4) “Five fresh ways to use the nut of the moment,” by Jane Touzalin. The pecan is probably my favorite nut, so I’m down with Touzalin’s varied set of recipes, which include Frozen Fruit Salad and Fig and Pecan Tapenade with Goat Cheese.
New York Times
1) “Fighting to Save the Flavor of New York,” by Jeff Gordinier. It’s clear that recovery from Hurricane Sandy will be a lingering challenge for New York for some time. Pete Wells has already written about the storm’s effects on the small business culinary gems of lower Manhattan. Gordinier’s story focuses on a different type of restaurant threatened by Sandy: historic Brooklyn landmarks, including the Coney Island pizzeria Totonno’s, founded in 1924 by Anthony Pero, the man many credit with bringing pizza to the U.S., and Nathan’s, the famous boardwalk hot dog stand. There is hope that these storm-damaged landmarks will reopen, as their loss would represent not just a major blow to the community but to the city’s food history.
2) “Who Needs and Oven? Just Bury the Beans,” by John Willoughby. Ever heard of a bean hole? No, it’s not your mouth stuffed with black beans, but rather a pit in your backyard in which you bury hot rocks with a pot of beans to slow roast for 8 hours or so. Willoughby, along with Chef Chris Schlesinger, explore the old-fashioned technique, offering up three great bean recipes that are adaptable to an oven if you lack a backyard or don’t want to rip up the lawn.
3) “The Greatest Thing Since Sliced Brussels Sprouts,” A Good Appetite by Melissa Clark.

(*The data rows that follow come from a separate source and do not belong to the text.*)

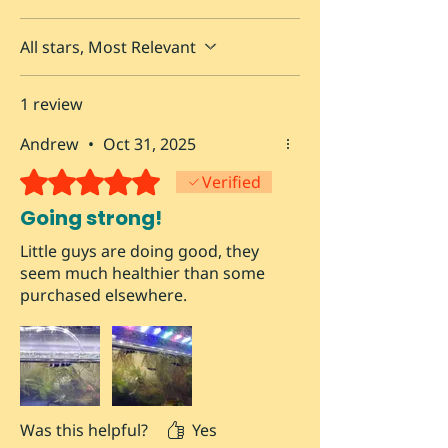
All stars, Most Relevant
1 review
Andrew
•
Oct 31, 2025
Rated 5 out of 5 stars.
Verified
Going strong!
Little guys are doing good, they
seem much healthier than some
purchased elsewhere.
Was this helpful?
Yes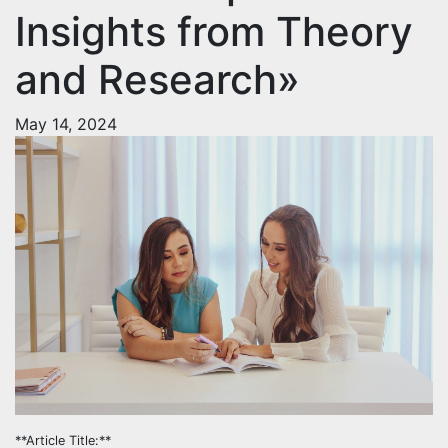
Insights from Theory
and Research»
May 14, 2024
**Article Title:**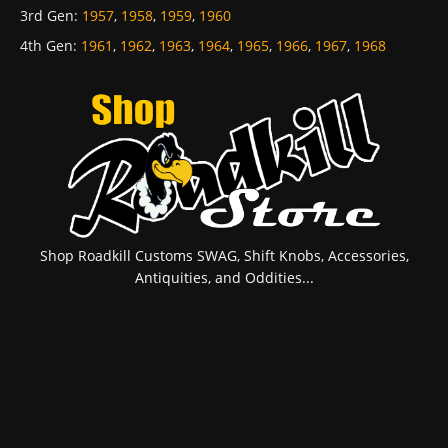
3rd Gen
:
1957
,
1958
,
1959
,
1960
4th Gen
:
1961
,
1962
,
1963
,
1964
,
1965
,
1966
,
1967
,
1968
Shop Roadkill Customs SWAG, Shift Knobs, Accessories,
Antiquities, and Oddities...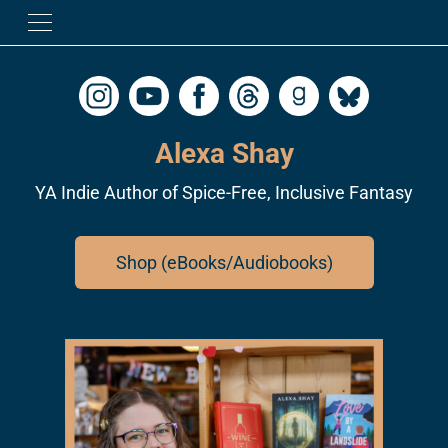
Alexa Shay
YA Indie Author of Spice-Free, Inclusive Fantasy
Shop (eBooks/Audiobooks)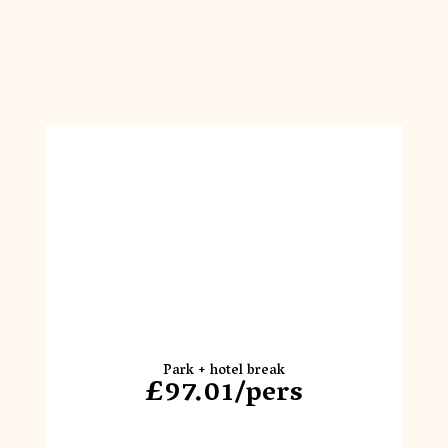
Park + hotel break
£97.01/pers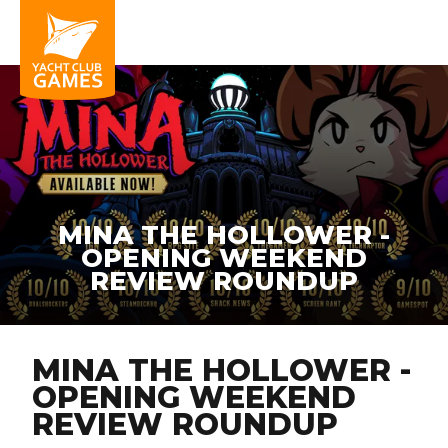
MINA THE HOLLOWER -
OPENING WEEKEND
REVIEW ROUNDUP
MINA THE HOLLOWER -
OPENING WEEKEND
REVIEW ROUNDUP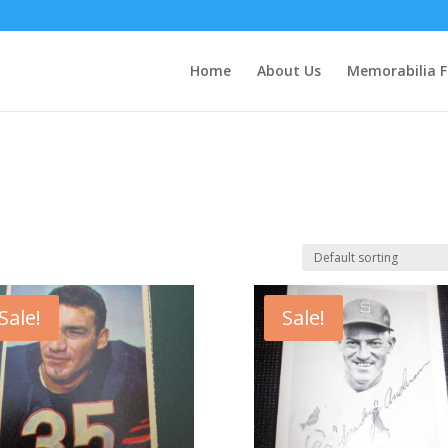
Home
About Us
Memorabilia F
Sale!
Sale!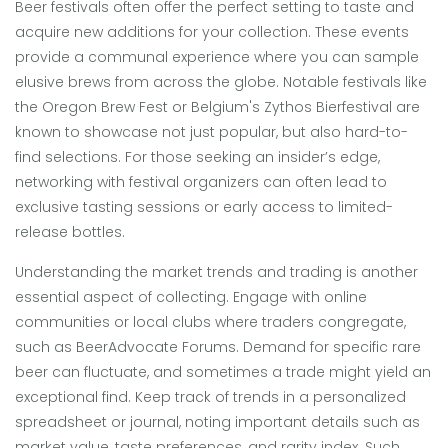
Beer festivals often offer the perfect setting to taste and
acquire new additions for your collection. These events
provide a communal experience where you can sample
elusive brews from across the globe. Notable festivals like
the Oregon Brew Fest or Belgium's Zythos Bierfestival are
known to showcase not just popular, but also hard-to-
find selections. For those seeking an insider’s edge,
networking with festival organizers can often lead to
exclusive tasting sessions or early access to limited-
release bottles.
Understanding the market trends and trading is another
essential aspect of collecting. Engage with online
communities or local clubs where traders congregate,
such as BeerAdvocate Forums. Demand for specific rare
beer can fluctuate, and sometimes a trade might yield an
exceptional find. Keep track of trends in a personalized
spreadsheet or journal, noting important details such as
market value, taste preferences, and rarity index. Such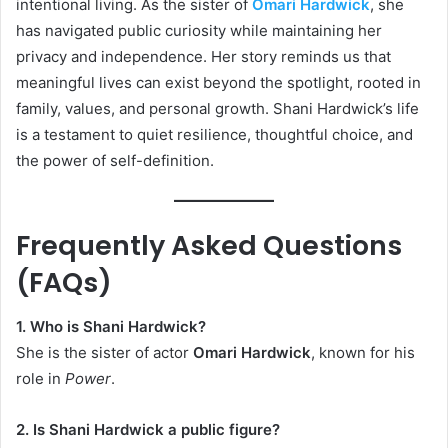
intentional living. As the sister of
Omari Hardwick
, she
has navigated public curiosity while maintaining her
privacy and independence. Her story reminds us that
meaningful lives can exist beyond the spotlight, rooted in
family, values, and personal growth. Shani Hardwick’s life
is a testament to quiet resilience, thoughtful choice, and
the power of self-definition.
Frequently Asked Questions
(FAQs)
1. Who is Shani Hardwick?
She is the sister of actor
Omari Hardwick
, known for his
role in
Power
.
2. Is Shani Hardwick a public figure?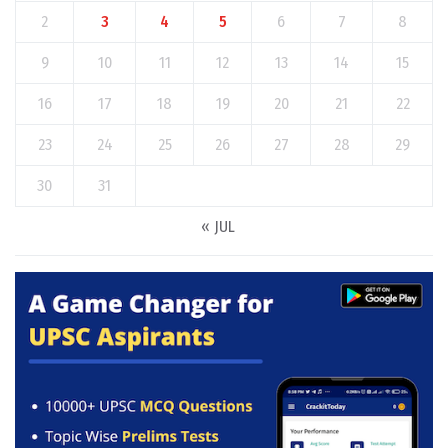
2
3
4
5
6
7
8
9
10
11
12
13
14
15
16
17
18
19
20
21
22
23
24
25
26
27
28
29
30
31
« JUL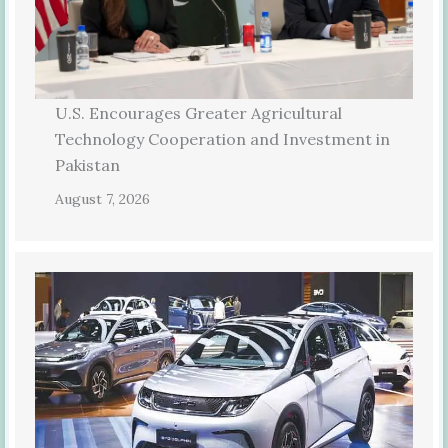
U.S. Encourages Greater Agricultural
Technology Cooperation and Investment in
Pakistan
August 7, 2026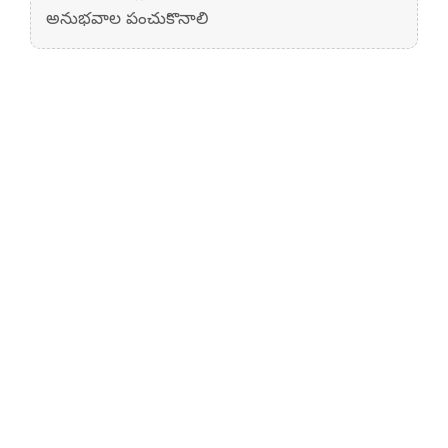
అనుభవాల పంచుకొనాలి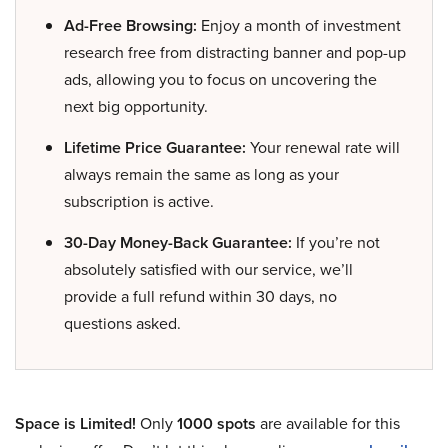
Ad-Free Browsing:
Enjoy a month of investment
research free from distracting banner and pop-up
ads, allowing you to focus on uncovering the
next big opportunity.
Lifetime Price Guarantee:
Your renewal rate will
always remain the same as long as your
subscription is active.
30-Day Money-Back Guarantee:
If you’re not
absolutely satisfied with our service, we’ll
provide a full refund within 30 days, no
questions asked.
Space is Limited!
Only
1000 spots
are available for this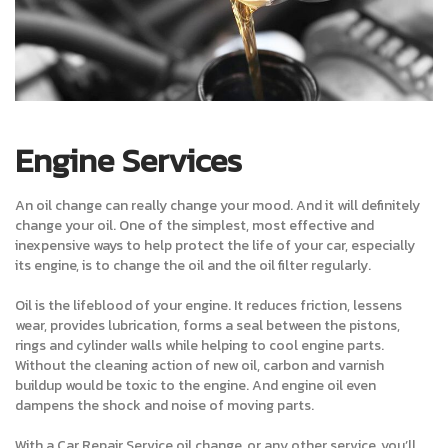
Engine Services
An oil change can really change your mood. And it will definitely
change your oil. One of the simplest, most effective and
inexpensive ways to help protect the life of your car, especially
its engine, is to change the oil and the oil filter regularly.
Oil is the lifeblood of your engine. It reduces friction, lessens
wear, provides lubrication, forms a seal between the pistons,
rings and cylinder walls while helping to cool engine parts.
Without the cleaning action of new oil, carbon and varnish
buildup would be toxic to the engine. And engine oil even
dampens the shock and noise of moving parts.
With a Car Repair Service oil change, or any other service, you’ll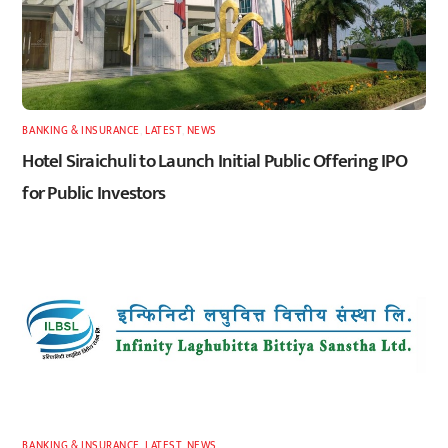
BANKING & INSURANCE
,
LATEST
,
NEWS
Hotel Siraichuli to Launch Initial Public Offering IPO
for Public Investors
BANKING & INSURANCE
,
LATEST
,
NEWS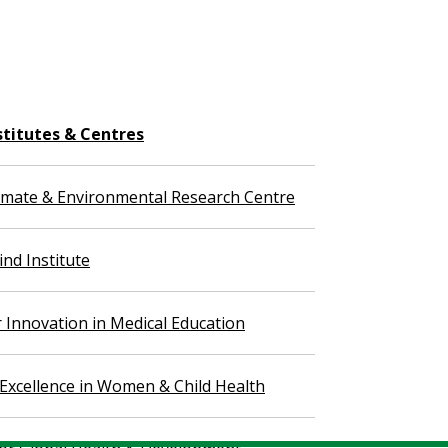
stitutes & Centres
imate & Environmental Research Centre
nd Institute
r Innovation in Medical Education
 Excellence in Women & Child Health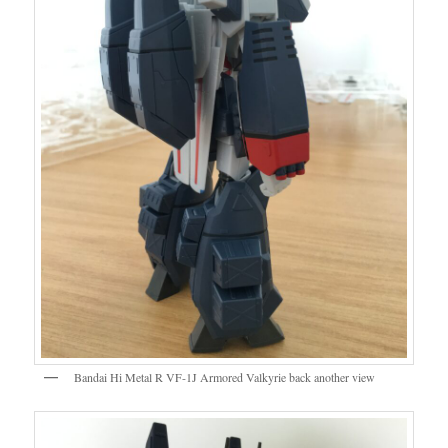
Bandai Hi Metal R VF-1J Armored Valkyrie back another view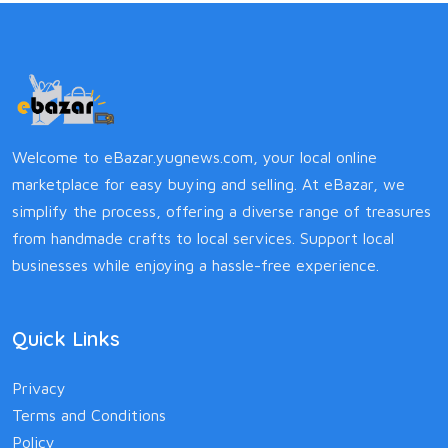
Welcome to eBazar.yugnews.com, your local online
marketplace for easy buying and selling. At eBazar, we
simplify the process, offering a diverse range of treasures
from handmade crafts to local services. Support local
businesses while enjoying a hassle-free experience.
Quick Links
Privacy
Terms and Conditions
Policy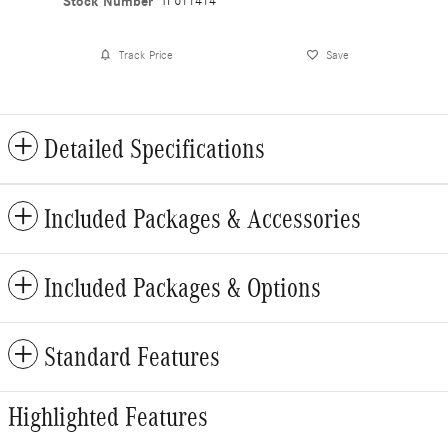
Stock Number
TF611414
Track Price
Save
Detailed Specifications
Included Packages & Accessories
Included Packages & Options
Standard Features
Highlighted Features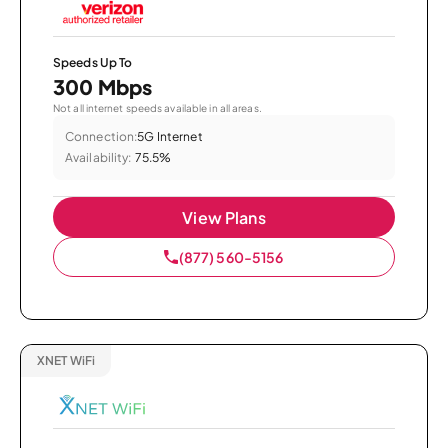
Speeds Up To
300 Mbps
Not all internet speeds available in all areas.
Connection:
5G Internet
Availability:
75.5%
View Plans
(877) 560-5156
XNET WiFi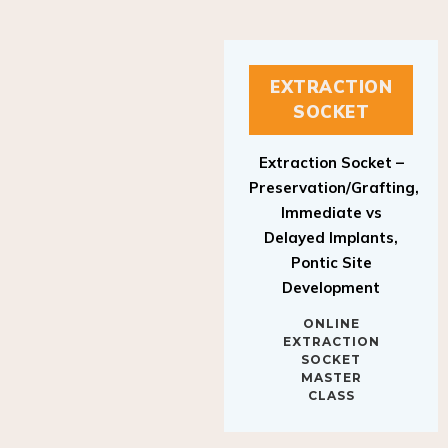
EXTRACTION
SOCKET
Extraction Socket –
Preservation/Grafting,
Immediate vs
Delayed Implants,
Pontic Site
Development
ONLINE
EXTRACTION
SOCKET
MASTER
CLASS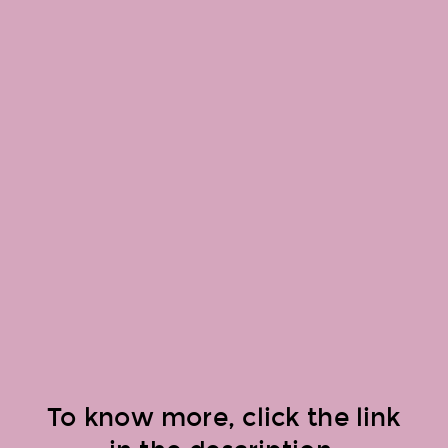
To know more, click the link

Pasta, bacon and Brussels sprouts…I’m sold. It’s a great combination, one Clark says has replaced pasta with sausage and broccoli rabe as the noodle dish du jour. I offered up my own pasta and sprouts dish back in February (homemade Orecchiette with Roasted Brussels Sprouts).
4) “Cold-Proof Your Salad,” How to Cook Everything by Mark Bittman. Bittman dives into season root vegetables, serving up Braised Turnips and Radishes and Beets Baked in Foil. He writes not just about the roots but their greens too. I didn’t realize, for example, that chard is beet greens.
The New York Times. I labored over this decision. It was a very close week. I almost called a tie, but have vowed I won’t do that with only a few weeks remaining in this competition. Yes, that’s right. At the end of the year, there will be a winner. And the score is very close. Credit Jeff Gordinier’s moving look at landmark Brooklyn restaurants threatened by Hurricane Sandy as the deciding factor this week.